Three-week stint in California
The all-expenses-paid trip, which will occur in the middle of next year, will cost the polytechnic about $6,000 per student.
Mr Chia said the proposal made by the National University of Singapore to set up a liberal arts college inspired the initiative, which he called the Liberal Arts Challenge.
According to Mr Mun, discussions with liberal arts colleges in California are underway to plan a two-week tailor-made programme that will expose the students to an liberal arts education.

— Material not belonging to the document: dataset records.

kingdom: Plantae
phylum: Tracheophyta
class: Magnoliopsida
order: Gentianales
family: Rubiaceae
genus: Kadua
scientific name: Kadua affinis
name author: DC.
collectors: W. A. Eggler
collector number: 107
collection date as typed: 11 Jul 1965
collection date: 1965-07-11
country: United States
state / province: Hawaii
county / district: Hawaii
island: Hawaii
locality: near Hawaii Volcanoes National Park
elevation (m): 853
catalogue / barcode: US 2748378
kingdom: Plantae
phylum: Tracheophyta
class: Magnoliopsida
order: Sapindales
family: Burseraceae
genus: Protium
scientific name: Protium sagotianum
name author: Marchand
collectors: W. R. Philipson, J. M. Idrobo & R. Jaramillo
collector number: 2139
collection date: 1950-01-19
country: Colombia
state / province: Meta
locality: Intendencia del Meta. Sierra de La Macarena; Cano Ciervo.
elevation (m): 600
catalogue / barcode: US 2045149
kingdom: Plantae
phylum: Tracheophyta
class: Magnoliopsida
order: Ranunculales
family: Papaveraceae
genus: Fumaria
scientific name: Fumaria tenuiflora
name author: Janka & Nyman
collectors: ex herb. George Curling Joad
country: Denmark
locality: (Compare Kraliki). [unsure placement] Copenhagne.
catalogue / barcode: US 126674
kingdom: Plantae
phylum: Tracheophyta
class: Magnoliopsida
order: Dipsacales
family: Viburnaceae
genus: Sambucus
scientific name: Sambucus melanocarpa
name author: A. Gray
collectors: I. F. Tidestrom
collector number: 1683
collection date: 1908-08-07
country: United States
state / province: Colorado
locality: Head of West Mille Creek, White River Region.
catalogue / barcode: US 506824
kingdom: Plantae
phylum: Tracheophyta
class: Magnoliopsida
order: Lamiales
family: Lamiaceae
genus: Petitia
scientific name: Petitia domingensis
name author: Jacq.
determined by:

The students will also spend another week attached to non-governmental organisations to understand the underlying economic and societal issues in the United States.
What Liberal Arts is
“Contrary to what most Singaporeans think, an liberal arts education is neither liberal nor just about the arts,” said Mr Mun.
An advisory panel from the Ministry of Education explained in their report that students who receive a liberal arts education “are grounded across disciplines including mathematics and science”.
For example, a student at the top-ranked liberal arts college Carleton College in Minnesota, could major in Physics and Astronomy, and earn a concentration in Neuroscience.
Lee Ping Joyce, 18, a second-year Accountancy student said she was “very keen in participating in the Challenge”.
Likewise, Leon Tan Jun Liang, 18, a second-year Aerospace Technology student, said, “I always thought a liberal arts education referred only to the humanities, like literature or drama, but after hearing about the Liberal Arts Challenge, I was proven wrong. I will do my best to get selected for the trip.”